Written to commemorate the 150th anniversary of the Transcontinental Railroad, Utah Poet Laureate Paisley Rekdal’s “West: A Translation” is certainly one of the most interesting poetry books I have read this year. Whether it is successful or not is more a matter of taste than effort, and while it isn’t the kind of poetry I would normally enjoy, I found the meticulous scholarship included to expand my experience of the book immensely.
One of my favorite essays of this year was a piece published in Artforum critiquing the rise of research-based art in contemporary art museums. With the rise of professionalization and graduate programs, fledgling artists who attend MFAs and PhDs in studio art now immerse themselves in collecting, indexing, and historizing artifacts to produce various ends. I go to museums often and have often disliked these pieces - more drawn to craft, I balk at reading numerous placards trying to weave links between collected objects as much as I detest sitting down to watch video art on a cathode tv. I don’t make the time for it, and have rarely felt rewarded by this kind of art in a museum setting. The author of this essay goes on to describe numerous weakness in these kinds of work ranging from the privilege of attending these programs to the disorderliness of their contents. As a viewer, I frankly just find them boring.
I will make an exception to this same idea playing out in a book format. I don’t have to stand in a museum or pay for a ticket, and have all the time in the world to move through it. It’s what made Jenny Odell’s book on the attention economy successful for me, although I’m unsure I would appreciate her art in person.

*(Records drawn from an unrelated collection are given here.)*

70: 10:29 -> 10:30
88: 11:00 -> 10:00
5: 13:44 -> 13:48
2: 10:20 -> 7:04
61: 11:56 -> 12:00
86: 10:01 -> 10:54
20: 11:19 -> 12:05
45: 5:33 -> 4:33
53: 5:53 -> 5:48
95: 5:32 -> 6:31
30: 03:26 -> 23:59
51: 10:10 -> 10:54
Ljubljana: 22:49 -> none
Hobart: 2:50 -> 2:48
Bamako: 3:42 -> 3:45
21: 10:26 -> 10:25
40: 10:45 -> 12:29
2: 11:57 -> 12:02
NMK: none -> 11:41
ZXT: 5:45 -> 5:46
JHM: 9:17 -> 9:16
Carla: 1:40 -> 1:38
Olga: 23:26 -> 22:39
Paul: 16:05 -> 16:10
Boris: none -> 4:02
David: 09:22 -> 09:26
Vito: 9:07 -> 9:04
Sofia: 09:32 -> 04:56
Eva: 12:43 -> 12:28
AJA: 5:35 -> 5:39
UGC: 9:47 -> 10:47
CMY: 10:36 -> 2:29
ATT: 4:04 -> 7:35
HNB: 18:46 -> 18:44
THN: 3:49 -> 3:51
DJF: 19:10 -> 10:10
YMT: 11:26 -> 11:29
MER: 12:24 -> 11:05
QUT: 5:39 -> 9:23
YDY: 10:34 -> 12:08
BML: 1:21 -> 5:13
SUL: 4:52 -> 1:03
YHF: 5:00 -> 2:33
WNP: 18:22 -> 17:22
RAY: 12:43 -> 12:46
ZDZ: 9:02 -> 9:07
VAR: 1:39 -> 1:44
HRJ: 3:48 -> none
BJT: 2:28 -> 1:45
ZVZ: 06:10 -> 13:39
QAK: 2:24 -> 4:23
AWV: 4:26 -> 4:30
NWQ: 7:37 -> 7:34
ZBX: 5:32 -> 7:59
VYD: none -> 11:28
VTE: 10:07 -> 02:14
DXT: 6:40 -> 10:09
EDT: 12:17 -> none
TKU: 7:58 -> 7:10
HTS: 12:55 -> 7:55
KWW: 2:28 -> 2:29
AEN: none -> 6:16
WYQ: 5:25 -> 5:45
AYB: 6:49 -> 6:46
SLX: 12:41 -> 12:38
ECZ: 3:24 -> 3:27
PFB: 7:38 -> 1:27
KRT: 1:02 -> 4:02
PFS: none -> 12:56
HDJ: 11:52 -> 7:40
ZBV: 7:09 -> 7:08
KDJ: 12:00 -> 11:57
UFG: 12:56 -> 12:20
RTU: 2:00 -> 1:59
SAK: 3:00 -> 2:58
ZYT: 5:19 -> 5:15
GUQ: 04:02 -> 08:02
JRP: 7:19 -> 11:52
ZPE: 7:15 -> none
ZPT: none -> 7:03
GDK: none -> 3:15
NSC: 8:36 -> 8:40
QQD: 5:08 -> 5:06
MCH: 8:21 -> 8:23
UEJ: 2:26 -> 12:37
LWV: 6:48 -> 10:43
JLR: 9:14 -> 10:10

I bring this all up to say why Rekdal’s book, which I normally wouldn’t like, was so successful for me. I do not know a lot about her process when she created these poems, and I suspect that many of these were found works reappropriated and rearranged at the author’s will. That I couldn’t tell which was which was slightly frustrating to me. Some of the poems are simply lists of names: towns that the UP railroad passed through or tribes displaced by the emergence of the railroad. As a historical document, I suppose these names could be interesting, but ultimately they are just points of data that may or may not enhance the experience of reading her poems. But when the poetry hits (or slaps, as she mentions in the back half), they really work well. I come to poetry for craft, and you can tell that, for whatever was or was not cribbed language, a great deal of skill went into creating this.
Each of the poems in this collection are based on Chinese characters written on the wall of a detention cell in Angel Island Immigration Station. The word is expanded to house the narratives of a cast of characters across racial, ethnic, gender, class, and time itself, to tell the story of the world around the railroad. It is ambitious, but the essays in the back elucidating all of these historical items is what tied the book together for me. She doesn’t just lay out what she found but analyzes, interrogates, and questions what she has created.
It so happens that earlier this year, I visited the location where the transcontinental railroad connected in Utah. I was only passing through to see the Spiral Jetty, a place I had often dreamed of visiting, and regrettably paid little attention to the historic significance of this site. Unfortunately I won’t be headed back to Utah any time soon to explore that, but I am grateful that Rekdal has created a work of art around the region she inhabits, even if it is, as she claims, to be a scribe of empire. It’s good work!